Submitted to: Meeting Abstract
Publication Type: Abstract Only
Publication Acceptance Date: June 1, 2010
Publication Date: September 30, 2010
Citation: Crow, W.T. 2010. The Soil Moisture Analysis Rainfall Tool (SMART): Correcting satellite-based precipitation using land data assimilation [abstract]. 2010 IAHS Remote Sensing and Hydrology Symposium. p. 25. Technical Abstract: Despite the obvious physical connection between surface soil moisture conditions and antecedent rainfall, relatively little attention has been paid to date on integrating surface water balance information obtained from both spaceborne surface soil moisture and precipitation retrievals.
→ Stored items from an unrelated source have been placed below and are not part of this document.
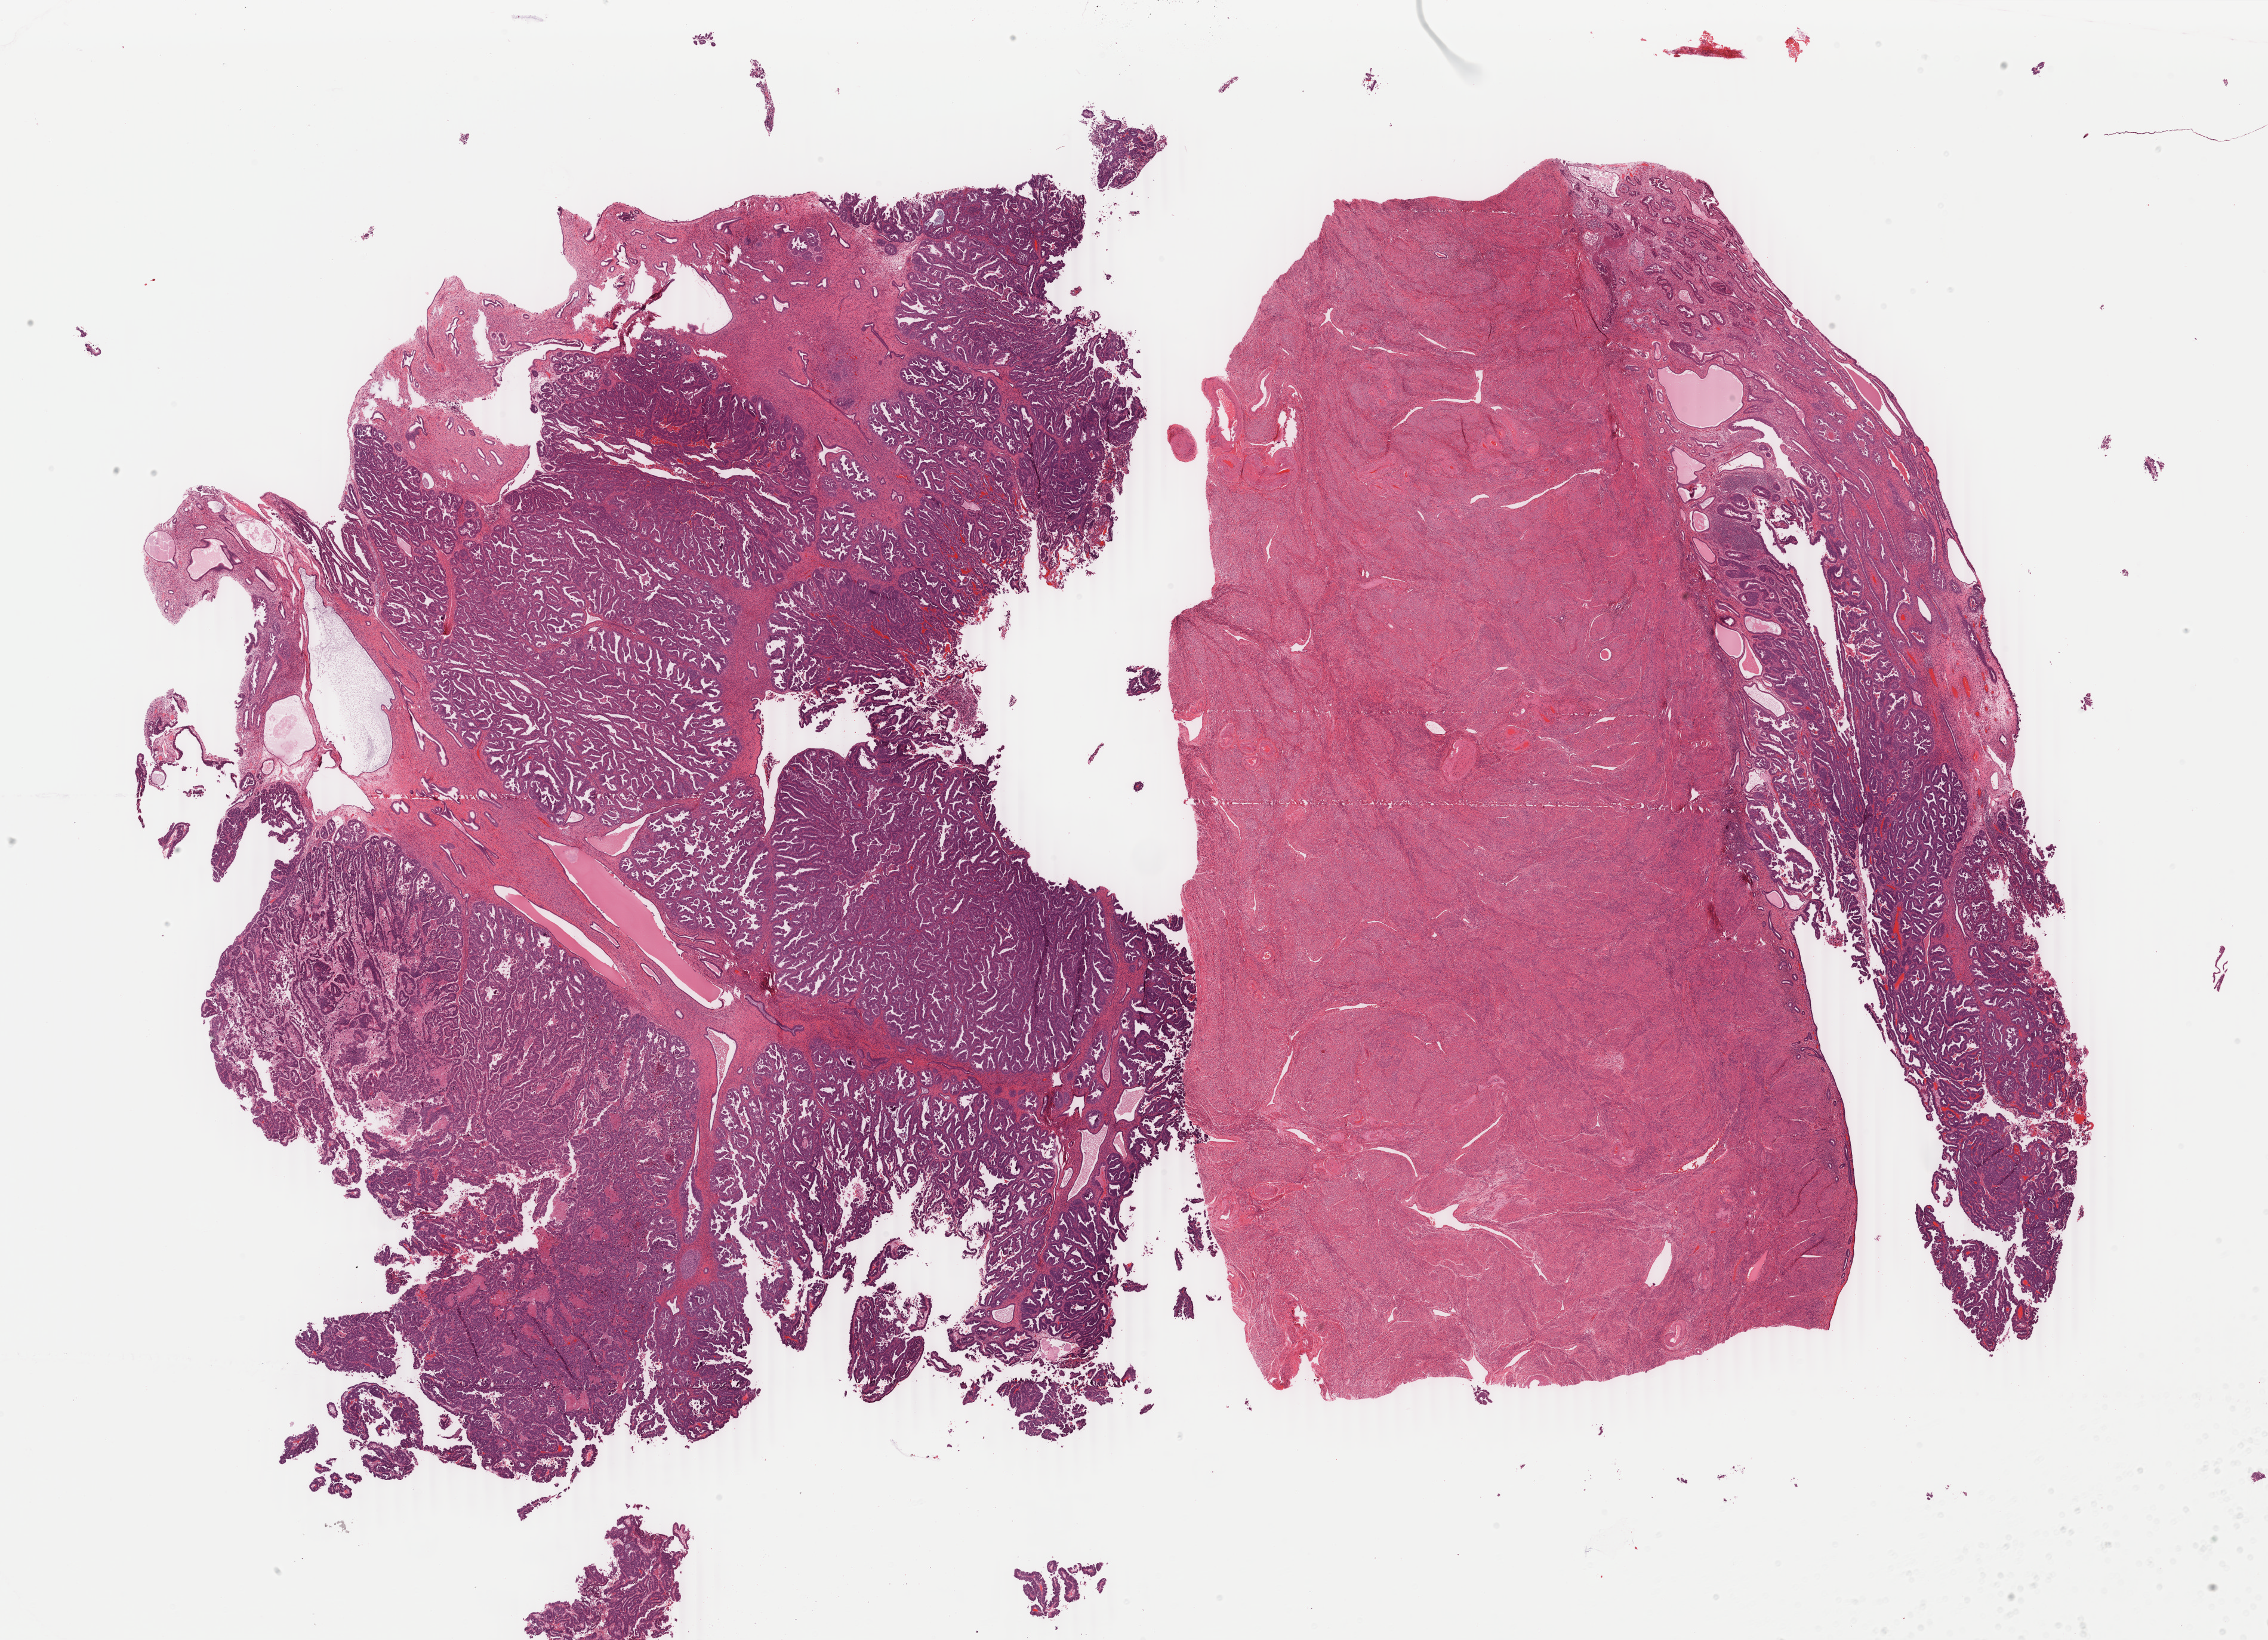
H&E whole-slide image, whole scanned area (about 30.2 x 21.9 mm) shown as a low-resolution overview, formalin-fixed paraffin-embedded (FFPE) diagnostic section, primary tumour sample from the uterus. Female, age 68 years at initial diagnosis. Histologic grade: high grade.
Lymph nodes positive (case pathology): 0 of 10 examined. Diagnosis: Serous cystadenocarcinoma, NOS (endometrium). FIGO stage: IA.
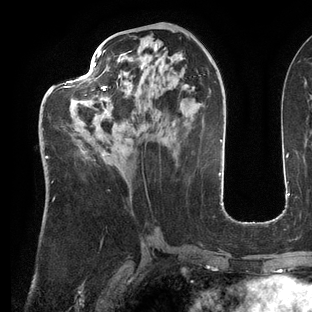
Breast MRI (dynamic contrast-enhanced), one axial slice. Position 60 of 144 along the scan axis. Cropped to one breast. Dynamic contrast-enhanced series, time point 2 of 6 at this slice position (early post-contrast). 3 T. TE 2.7 ms, TR 6.5 ms. 1.2 mm slice thickness. 312 × 312 image matrix, field of view 244 × 244 mm. Female patient.
Outlined on this slice (semi-automatic segmentation, software-assisted and operator-edited):
- enhancing-tissue mask used for the functional tumour volume (all voxels passing the contrast-enhancement thresholds inside the analysis volume; usually the tumour): bounding box [x1, y1, x2, y2] px = [45, 50, 127, 183]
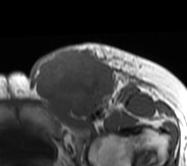
MRI of an extremity soft-tissue mass, one axial slice. MR volume resampled by the dataset authors to the PET/CT grid (not the native acquisition matrix). 187 × 166 image matrix, field of view 183 × 162 mm. Female patient. Case-level facts recorded for this patient, not image findings: histological type: leiomyosarcoma; grade: high; site of the primary tumour: right groin.
Annotated regions visible in this slice (expert contour drawn on MRI and transferred to this co-registered scan by the dataset authors):
- gross tumour volume including surrounding oedema: bounding box <29,42,154,120> (left, top, right, bottom; pixels)
- gross tumour volume (mass): <30,46,115,120>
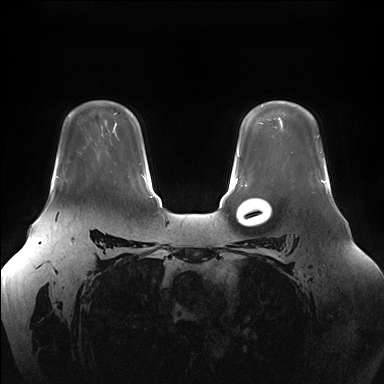
Breast MRI (dynamic contrast-enhanced), one axial slice. Dynamic contrast-enhanced series, time point 2 of 7 at this slice position (early post-contrast). 1.5 T. TE 1.5 ms, TR 4.1 ms. 384 × 384 image matrix, field of view 380 × 380 mm. Female patient.
Annotated regions visible in this slice (semi-automatic segmentation, software-assisted and operator-edited):
- enhancing-tissue mask used for the functional tumour volume (all voxels passing the contrast-enhancement thresholds inside the analysis volume; usually the tumour): bounding box (x1, y1, x2, y2) in pixels: (56, 176, 59, 178)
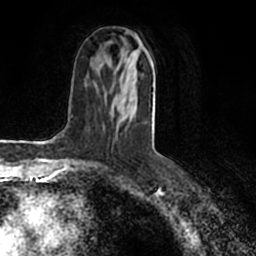
Breast MRI (dynamic contrast-enhanced), one axial slice. Slice 85 of 200 in the series (ordered by position). Cropped to one breast. Dynamic contrast-enhanced series, time point 2 of 7 at this slice position (early post-contrast). 1.5 T. TE 2.2 ms, TR 4.6 ms. 0.8 mm slice thickness. 256 × 256 image matrix, field of view 160 × 160 mm. Female patient.
Outlined on this slice (semi-automatic segmentation, software-assisted and operator-edited):
- enhancing-tissue mask used for the functional tumour volume (all voxels passing the contrast-enhancement thresholds inside the analysis volume; usually the tumour): bounding box (x1, y1, x2, y2) in pixels: (128, 31, 155, 119)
Recently, Crow et al. (2008) developed a Kalman filter-based strategy for improving satellite-based rainfall estimates over land using remotely-sensed surface soil moisture retrievals. Their approach is based on the application of a Kalman filter to assimilate AMSR-E surface soil moisture retrievals into a linear water balance model forced by daily, satellite-based precipitation products. Kalman filtering analysis increments (i.e. net additions or subtractions of water imposed by the filter upon the sequential assimilation of a soil moisture observation) are then correctively added to the antecedent precipitation time series to compensate for stochastic error in the satellite rainfall time series. Despite its initial success in a demonstration study over the contiguous United States, the baseline approach of Crow et al. (2008) suffers from a number of shortcomings linked to the simplicity of its land surface modeling and data assimilation component. This talk will introduce the Soil Moisture Analysis Rainfall Tool (SMART). The SMART system is on is based on the existing, simple approach applied by Crow et al. (2007) but augmented to include: 1) a more complex land surface model, 2) a better representation of conditional rainfall errors and 3) an improved algorithm for rain/no-rain detection. These modifications, and the SMART system as whole, will then be globally evaluated using data products acquired from the Tropical Rainfall Measurement Mission (TRMM).